I know SNP information is located in somatic mutation, while I have downloaded somatic mutation MAF files, there are 5 subset files. I leave them as here.
Actually these files are all somatic mutation files, but sequenced by different institutions and platforms. There are also some differences between these files, for example, here is a part of BCGSC__IlluminaHiSeq_DNASeq_automated file(11,12 13column), the genotypes of SNPs in Tumor_Seq_Allele are all zygosity.

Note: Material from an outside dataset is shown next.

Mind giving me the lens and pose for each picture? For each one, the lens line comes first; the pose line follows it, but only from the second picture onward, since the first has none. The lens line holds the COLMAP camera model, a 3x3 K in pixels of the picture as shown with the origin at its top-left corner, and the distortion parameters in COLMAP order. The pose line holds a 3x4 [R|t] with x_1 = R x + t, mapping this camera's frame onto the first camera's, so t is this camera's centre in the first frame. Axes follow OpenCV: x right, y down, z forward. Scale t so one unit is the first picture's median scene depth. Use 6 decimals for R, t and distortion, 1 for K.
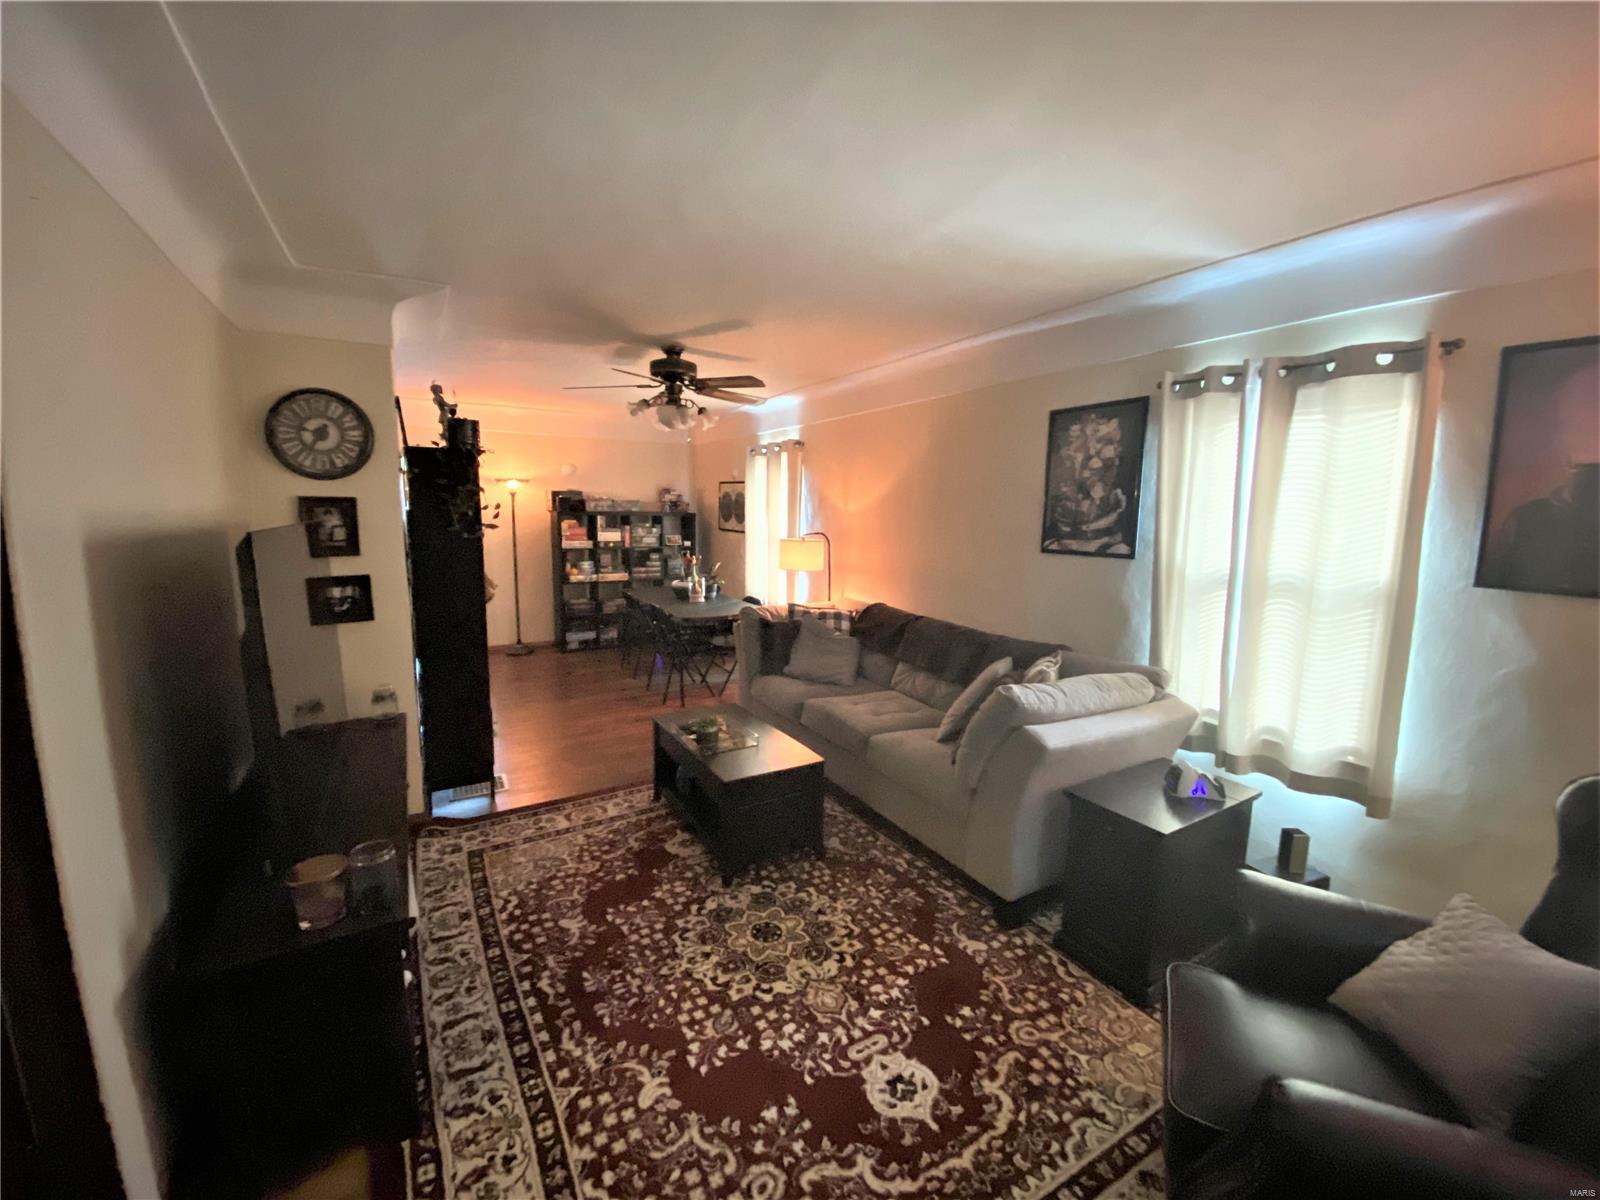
lens RADIAL K [[647.2, 0, 806.5], [0, 647.2, 585.4], [0, 0, 1]] dist [-0.013542, -0.000177]
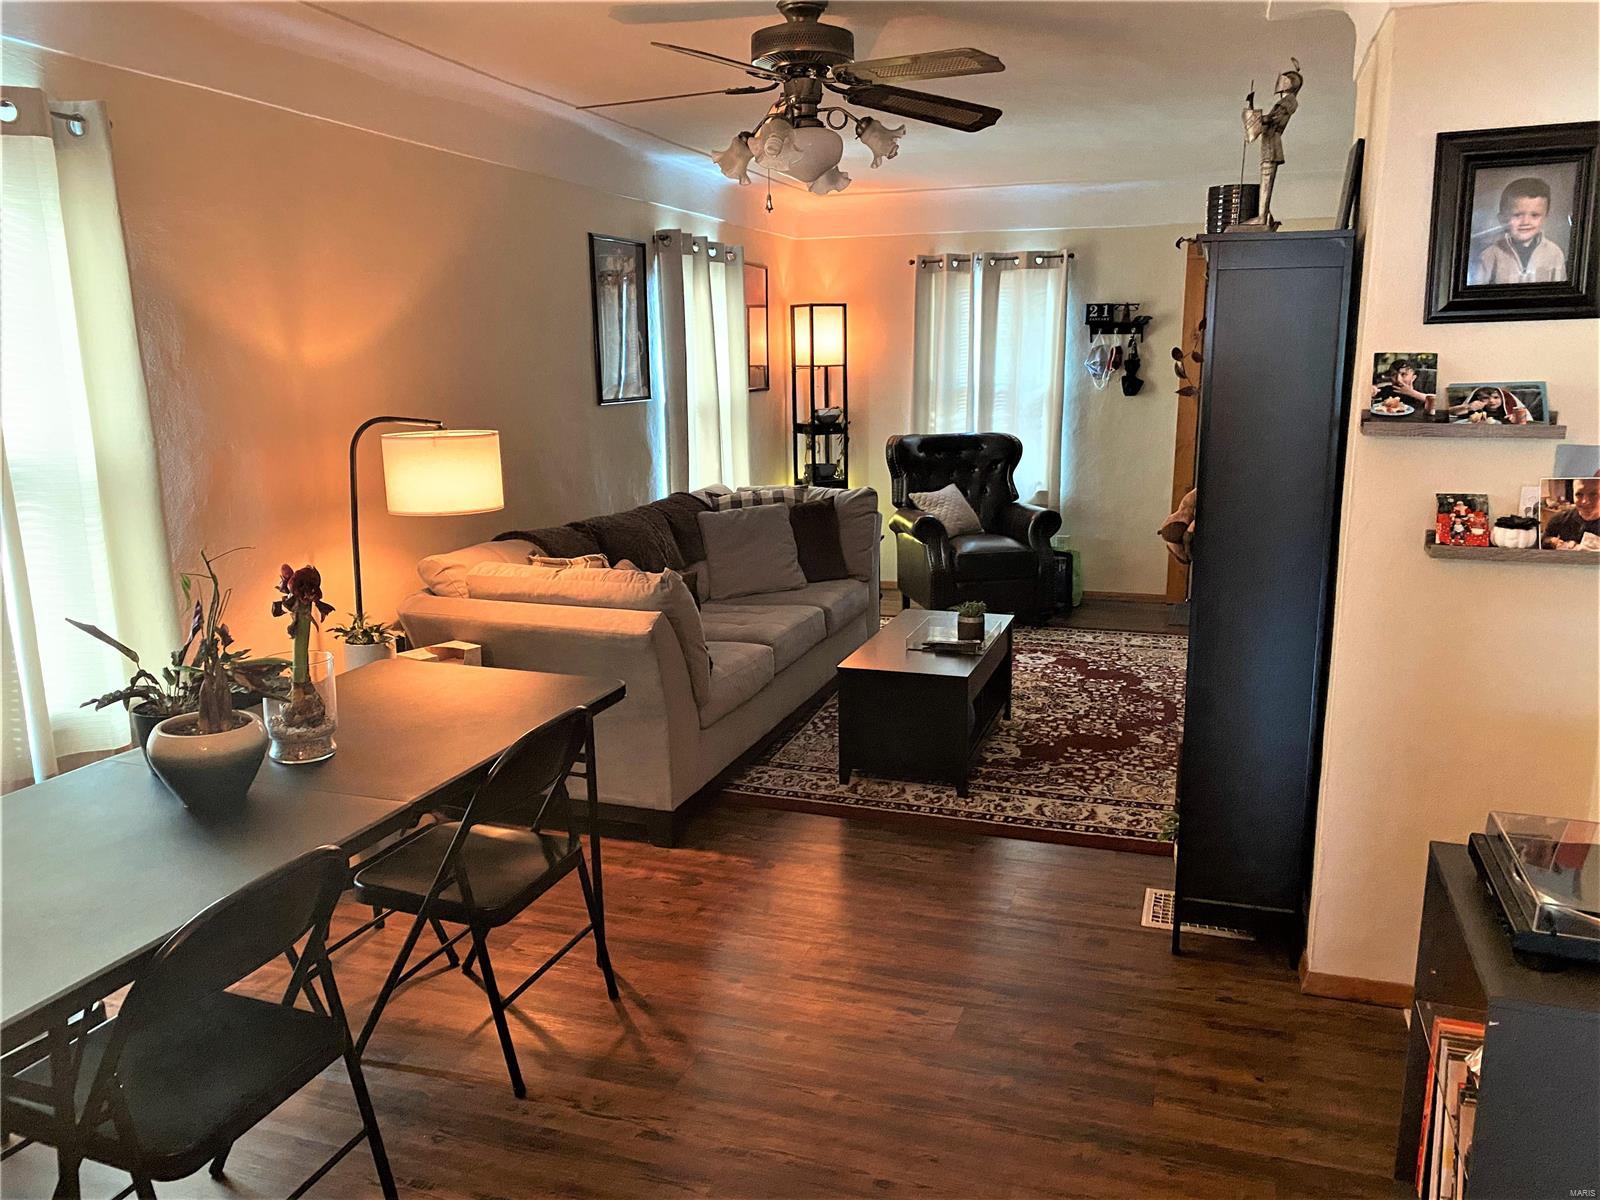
lens RADIAL K [[1220.9, 0, 801.2], [0, 1220.9, 604.7], [0, 0, 1]] dist [0.008924, 0.000345]
pose [[-0.649032, -0.156676, 0.744453, -1.659459], [0.108896, 0.949353, 0.294737, -0.397149], [-0.752927, 0.272362, -0.599099, 2.945281]]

Reference_Allele Tumor_Seq_Allele1 Tumor_Seq_Allele2 G A A G A A A G G A T T C A A C T T A G G ....
But in BI__IlluminaGA_DNASeq_automated file, the mutations are all heterozygous.
Reference_Allele Tumor_Seq_Allele1 Tumor_Seq_Allele2 G G A G G A A A T C C T A A G A A G G G A ....
Although having read the Tutorial Working with MAF files from the TCGA, I still have no idea which file to choose.
To conclude, I have two major problems troubled me.
Firstly,can Tumor_Seq_Allele 1 and Tumor_Seq_Allele 2 really represent the SNP's genotype? Because in the next step , I will select TagSNPs based on MAF(Minor Allele Frequency, filter criterion >0.05),but if I acquire genotyps like that, all the SNPs' frequency are below 0.05, which means no TagSNPs! I'm not sure whether it is right, this question also metioned the Tumor_Seq_Allele, but I don't understand REF/ALT allele and how to get a more reliable SNP genotype.
Secondly, the great disparities between BCGSC and BI files make me confused which file to choose for my next step.
I hope you guys can give me some suggestions. Many thanks!